### Provided text
----

The Flora

If you’ve ever ventured into a Lidl that is reminiscent of a war zone, it’s quite likely you’ve been to Cathays.

A vibrant neighbourhood and student hotspot in Cardiff - 63% of the population are aged between 20-29 - famed for gigs at the Cardiff Students Union, pubs lining Crwys and Woodville Road, inconspicuous takeaways, and cardboard cutouts occupying ground floor bay windows.

One of those aforementioned pubs, is The Flora.

A simple Google search of ‘the flora cathays’ reveals a link to their website as the first hit: ‘The Flora: Sports Pub in Cardiff’ - which is a modest description of themselves.

They blend in well on Cathays Terrace, seemingly just another unremarkable student watering hole boasting a beer garden where I ended up in some serious states and - on more than one occasion - with my head in a urinal.

However, with what’s going on in their kitchen, the term ‘unremarkable’ is wider of the mark than reports of a Horizon system functioning smoothly in a Post Office.

----

### Collected data
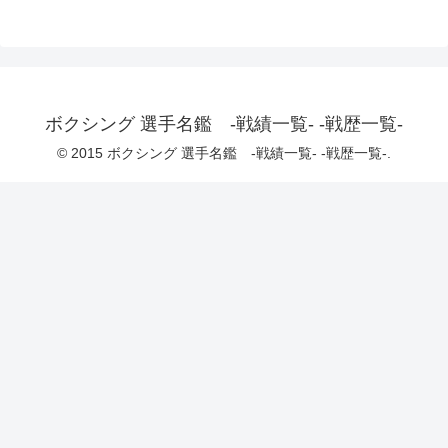
ボクシング 選手名鑑 -戦績一覧- -戦歴一覧-
© 2015 ボクシング 選手名鑑 -戦績一覧- -戦歴一覧-.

----

### Work instruction 1
Decide whether each statement agrees with the text about The Flora, answering yes or no and quoting the words of the text that settle it: (a) More than half of the Cathays population is aged between 20 and 29. (b) The Flora is located on Woodville Road. (c) The Flora's own website calls it a sports pub.
### Work instruction 2
Carry on the text about The Flora, picking up right after its final sentence.
The listing has no connection to the text about The Flora.

### Exercise output 1
(a) Yes: "63% of the population are aged between 20-29"
(b) No: "They blend in well on Cathays Terrace"
(c) Yes: "‘The Flora: Sports Pub in Cardiff’"

### Exercise output 2
It’s no secret that Steve Bennett, formerly head chef at Michelin Guide mentioned Heaneys in Pontcanna, took over the kitchen at The Flora in summer of 2023 and completely flipped the pub food game on it’s head.

Steve had two spells at Heaneys spanning 4.5 years in total, most of those years as the head chef. His first tenure ended following the passing of his mother, when Pasture offered him the chance to clear his head and recharge his batteries. After a brief period with Lanelay Hall which didn’t go according to plan, he returned to Heaneys for a year.

When back at Heaneys, Steve had a realisation he was at a stage in life where he wanted a reduction in hours and change of pace. Ben, the Landlord at The Flora, is a long-term friend of Steve’s. They often discussed Steve running the kitchen at The Flora, which Steve attributed to classic beer chat over the bar. Once the decision was made to leave Heaneys, he spoke to Ben and made it a reality.

I love Tommy and have so much respect for him and what he has achieved, but I had to put myself first.

A recently refreshed menu aligned with me being in Cathays pre-You Me At Six gig. When it comes to discussing affordable quick bites in Cardiff, no one does it better than Steve and The Flora.

You’d expect to find burgers in a student pub, but nothing like these.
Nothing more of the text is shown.